It took several moments for NASCAR to declare the winner, finally giving it to Harvick and spoiling what would have been the biggest victory of the 48-year-old Martin’s career.

“I really wanted to win that thing,” Martin said. “They were going to have to pry it out of my fingers, man.”

Harvick did just that, never letting off the gas as he charged from 29th to first in 22 laps.

“My go-kart experience over the winter paid off, because I didn’t let off the floor and we just kept hitting things and the wall and bouncing off everything,” Harvick said. “But man, this is the Daytona 500. Can you believe it?”

After a cheating scandal nearly ruined the Great American Race, it was just the finish NASCAR needed to put racing back in the spotlight.

Five teams were busted for breaking the rules during Speedweeks — including two-time winner Michael Waltrip, who broke the NASCAR code by tampering with his fuel before qualifying and humiliated Toyota in its Nextel Cup debut.

The scandal put the sport in the spotlight for all the wrong reasons, and NASCAR ratcheted up its penalty process to prevent its biggest race from turning into a joke.

Stewart hits wall
Paul Kizzle / AP
Tony Stewart (20) hits the wall after being bumped from behind by Kurt Busch (2) as Stewart was leading in the 158th lap.

Finishes like this one might fix everything.

“Anytime there’s a good race on the racetrack, it helps mend things,” Harvick said. “But I think it’s still going to take a little bit to get over some of the issues that happened.”

For at least one night, the talk will be of the victory Martin had in his sight and the way Harvick yanked it from him.

Martin, making his 23rd attempt at a 500 win, could see the checkered flag when Harvick barreled along the outside of him. Just as Harvick pushed into the lead, Busch wiggled behind them and bumped into Matt Kenseth to start a melee.

Kenseth was spinning and Greg Biffle was, too. Bowyer flipped onto his roof and through the grass, flames shooting through the windshield.

# Dataset excerpt:

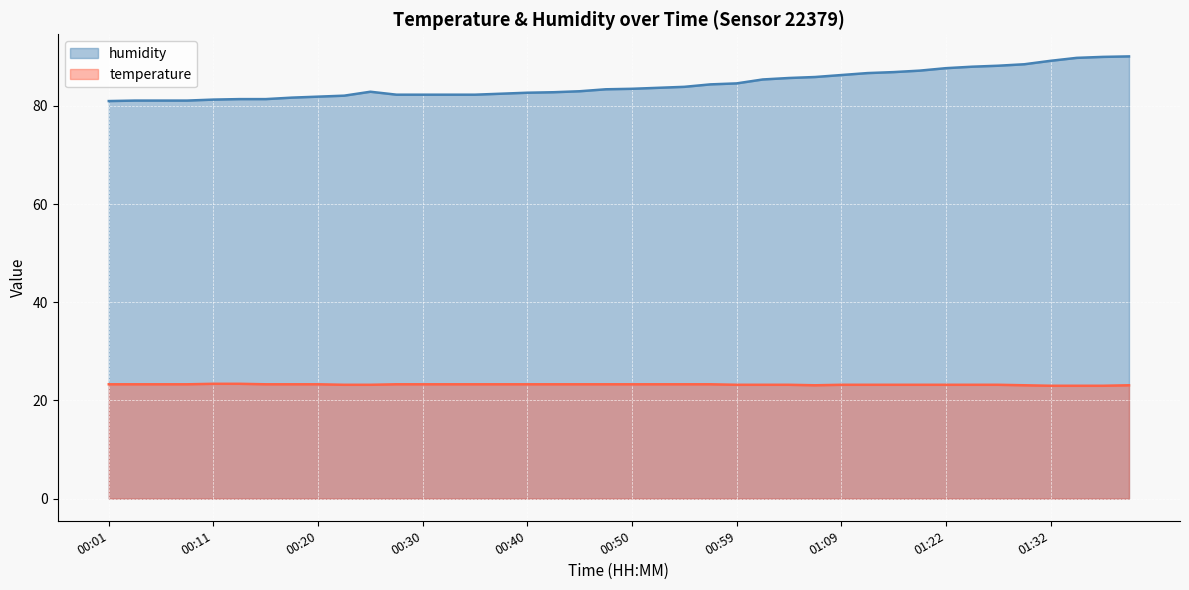

Rank the categories by humidity value from highest to lowest.

01:42, 01:40, 01:37, 01:32, 01:29, 01:27, 01:24, 01:22, 01:19, 01:17, 01:14, 01:09, 01:07, 01:04, 01:02, 00:59, 00:57, 00:54, 00:52, 00:50, 00:47, 00:45, 00:25, 00:42, 00:40, 00:37, 00:28, 00:30, 00:32, 00:35, 00:23, 00:20, 00:18, 00:13, 00:15, 00:11, 00:03, 00:06, 00:08, 00:01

# Required actions:
a – Answer these three questions from the race report, each on its own line:
(i) In how many laps did Harvick charge from 29th to first?
(ii) Which two-time winner tampered with his fuel before qualifying?
(iii) Which attempt at a 500 win was Martin making?
b – Update the race report by writing out the passage starting at "Five teams were" and ending at "the 158th lap.", with "Speedweeks" changed to "race week".

# Solved problems:
a –
(i) 22 laps
(ii) Michael Waltrip
(iii) His 23rd

b –
Five teams were busted for breaking the rules during race week — including two-time winner Michael Waltrip, who broke the NASCAR code by tampering with his fuel before qualifying and humiliated Toyota in its Nextel Cup debut.

The scandal put the sport in the spotlight for all the wrong reasons, and NASCAR ratcheted up its penalty process to prevent its biggest race from turning into a joke.

Stewart hits wall
Paul Kizzle / AP
Tony Stewart (20) hits the wall after being bumped from behind by Kurt Busch (2) as Stewart was leading in the 158th lap.